Açık bir “kaygı konusu” olarak vurgulanan husus, Ergenekon davası üzerine yazan gazeteciler hakkında TCK’nın 284 ve 285’inci maddeleri çerçevesinde açılan davalardır. Raporda, bu davaların “otosansüre” yol açabileceği de belirtiliyor.
Raporun başka bölümlerinde Kürtçe TV yayınlarının başlamasından olumlu bir gelişme olarak söz edilmekle birlikte, “ifade özgürlüğü” bölümünde Kürtçe sorununu işleyen ya da Kürtçe basılan yayınlar üzerindeki baskıların arttığı da yine bir olumsuzluk olarak kayda geçiriliyor.
Keza, RTÜK Yasası hükümleri ve kurulun yayıncılara uyguladığı yaptırımların da “kaygı yarattığı” belirtiliyor. AB’nin “kaygılarını” dile getirdiği bir başka alan, internet sitelerine getirilen yaygın ve uzun süreli yasaklar.
MEDYA ÜZERİNDE HAKSIZ BASKILAR
İnternete yasaklarından sonra şöyle devam ediyor rapor:
“Basın özgürlüğü ile ilgili olarak, basına yönelik siyasi saldırılarla ilgili endişeler devam etmektedir. Hükümeti eleştiren Doğan Medya Grubu’na 2009 yılında verilen vergi cezasıyla ilgili dava sürmektedir. Basın, bu davanın başlamasının ardından haber yaparken kendi kendini kısıtlamaktadır.”
Komisyon, böylelikle bugün faizleriyle birlikte 5 milyara yaklaşan vergi cezalarını “siyasi saldırı” olarak gördüğünü kayda geçirmiş oluyor.
Daha sonra siyasilerin ve askeri makamlar da dahil olmak üzere üst düzeyle yetkililerin gazeteciler hakkında dava açtıkları anlatılıyor.
Bir sonraki paragrafta ise “basın özgürlüğünün uygulamada zayıflamakta olduğu” saptaması yapılıyor. AB Komisyonu bunu iki nedene dayandırıyor: Birincisi açılan davaların sayısındaki artış, ikincisi ise “medya üzerindeki yersiz baskı”dır.
Bu yazıda AB Genel Sekreterliği’nin resmi sitesinde yer alan raporun Türkçe çevirisinden yararlandım. “Yersiz baskı”, İngilizce “undue pressure” kavramının karşılığı olarak kullanılıyor... Bunu aynı zamanda “aşırı ve haksız baskı” şeklinde de çevirebilirsiniz. Burada kastedilen konu, önemli ölçüde yine Doğan Grubu’na kesilen vergi cezalarıdır.

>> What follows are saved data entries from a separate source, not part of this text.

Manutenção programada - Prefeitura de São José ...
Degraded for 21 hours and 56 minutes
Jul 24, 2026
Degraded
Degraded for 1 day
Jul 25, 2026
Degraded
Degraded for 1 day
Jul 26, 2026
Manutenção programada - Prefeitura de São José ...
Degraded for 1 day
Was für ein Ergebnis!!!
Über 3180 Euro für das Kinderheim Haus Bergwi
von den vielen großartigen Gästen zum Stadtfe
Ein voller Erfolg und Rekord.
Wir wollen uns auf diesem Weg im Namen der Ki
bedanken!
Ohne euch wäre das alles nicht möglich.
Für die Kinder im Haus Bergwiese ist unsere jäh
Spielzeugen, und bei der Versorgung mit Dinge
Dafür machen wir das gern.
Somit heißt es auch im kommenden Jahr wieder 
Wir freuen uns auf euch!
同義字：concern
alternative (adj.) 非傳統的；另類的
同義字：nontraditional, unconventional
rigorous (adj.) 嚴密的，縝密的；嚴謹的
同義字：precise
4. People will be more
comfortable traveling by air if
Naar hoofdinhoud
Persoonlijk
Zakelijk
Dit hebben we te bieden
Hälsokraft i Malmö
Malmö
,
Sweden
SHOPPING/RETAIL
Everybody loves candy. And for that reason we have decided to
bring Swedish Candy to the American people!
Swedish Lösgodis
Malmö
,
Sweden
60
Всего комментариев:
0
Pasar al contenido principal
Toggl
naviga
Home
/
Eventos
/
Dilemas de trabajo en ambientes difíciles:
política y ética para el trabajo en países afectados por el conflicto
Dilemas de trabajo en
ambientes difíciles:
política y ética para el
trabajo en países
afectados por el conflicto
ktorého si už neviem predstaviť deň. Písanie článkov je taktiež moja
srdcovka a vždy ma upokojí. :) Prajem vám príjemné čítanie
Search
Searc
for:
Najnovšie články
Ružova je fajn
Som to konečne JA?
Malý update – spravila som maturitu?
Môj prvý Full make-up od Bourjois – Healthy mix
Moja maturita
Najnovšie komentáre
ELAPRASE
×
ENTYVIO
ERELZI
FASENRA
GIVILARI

TÜRKİYE İÇİN CİDDİ BİR İMAJ SORUNU
Rapor, şu sonuca varıyor: “Türkiye’deki hukuk sistemi ifade özgürlüğünü Avrupa İnsan Hakları Sözleşmesi ve AİHM’nin içtihadına uygun bir şekilde yeterli derecede güvence altına almamaktadır.”
AB raporundaki saptamaların dünyada Türkiye hakkında şekillenmekte olan “basın özgürlüğü sorunlu ülke” görüntüsünü daha da kuvvetlendireceğini söyleyebiliriz. Nitekim, ABD’nin The Wall Street Journal ve The New York Times gibi prestijli gazetelerinin, AB raporunu basın özgürlüğü alanındaki sorunlar açısından görmeyi tercih etmeleri anlamlıdır.
Adalet ve Kalkınma Partisi Hükümeti’nin artık bu imaj sorunuyla yaşamayı öğrenmesi gerekiyor.
NOT: Dünkü yazımın sonunda AB İlerleme Raporu’nu milletvekili dokunulmazlığını daha çok yolsuzluklar açısından değerlendirdiği, bunun bir gerileme olduğu şeklinde bir tespit yapmıştım. Dün raporu bir kez daha okurken, “Milletvekili dokunulmazlıklarının kapsamı kaygı yaratmaya devam etmektedir” şeklinde daha genel bir ifadenin de yer aldığını fark ettim. Komisyon, ayrıca BDP’li milletvekillerinin durumunu da hatırlatarak, dokunulmazlıkların “şiddet içermeyen düşüncelerin ifadesini yeterince korumadığını” eleştirel bir şekilde kayda geçiriyor.